- [Passage for review]:
The students hail from b.Makerspace, an umbrella body of student design and innovation clubs based on Moffitt’s first floor. Auduong is the vice president of b.Makerspace, and one of two Makerspace fellows in the Library’s pilot program.
Like each of the fellows, Auduong’s job is to help the Library break barriers — in this case, the walls that students put up between one another.
“When I was a freshman, I was so lost,” Auduong says. “I kind of had friends — a couple of my high school peers — but I’ve always had a tinkering-type personality, and none of my friends were really into that. It was hard to figure out where I fit in.”
Moffitt’s Makerspace is known for its 3-D printing and virtual reality stations. At a glance, that can paint it as a space for engineers or programmers. For Auduong — a bioengineering major with a minor in classics — that’s a travesty.
“VR and 3-D printing, they all have roots in engineering, but they’re not for engineers — they’re for everyone to use,” Auduong says. “We want to bring in students who say, ‘I’m an English major, but I also know how to code, and I know how to write stories in VR that really touch people.’
“Where are the people who really want to make it worth something?” she continues. “A technology isn’t useful until it’s worth something.”

- [Action item A]:
Answer these questions about the passage on Moffitt's Makerspace:
(i) Where is b.Makerspace based?
(ii) What are Auduong's major and minor?
(iii) What is Moffitt's Makerspace known for?
- [Action item B]: Carry on the passage about Moffitt's Makerspace, starting after its final sentence.
The material after this text is not needed for either task.

- [Dataset extract]:

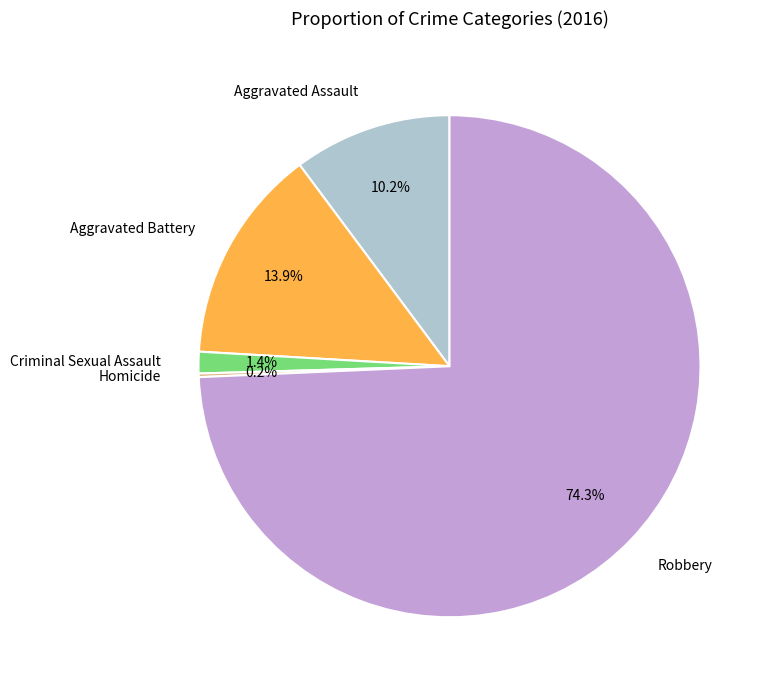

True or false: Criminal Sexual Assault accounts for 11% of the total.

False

- [Exercise output A]:
(i) On Moffitt's first floor.
(ii) A major in bioengineering and a minor in classics.
(iii) Its 3-D printing and virtual reality stations.

- [Exercise output B]:
Finite space, infinite ideas
As part of their fellowship work, Auduong and Nikki Panditi ’18, the other Makerspace fellow, spent the spring semester reimagining the Makerspace, recruiting students from nontechnical fields and reaching out to clubs to expand the b.Makerspace cohort. The goal is to smash boxes and labels, and build a community from the pieces.
The fellows have also been working alongside Jean Ferguson, the learning & research communities librarian, to redesign Moffitt’s first floor, examining how the space can better promote teamwork and tinkering.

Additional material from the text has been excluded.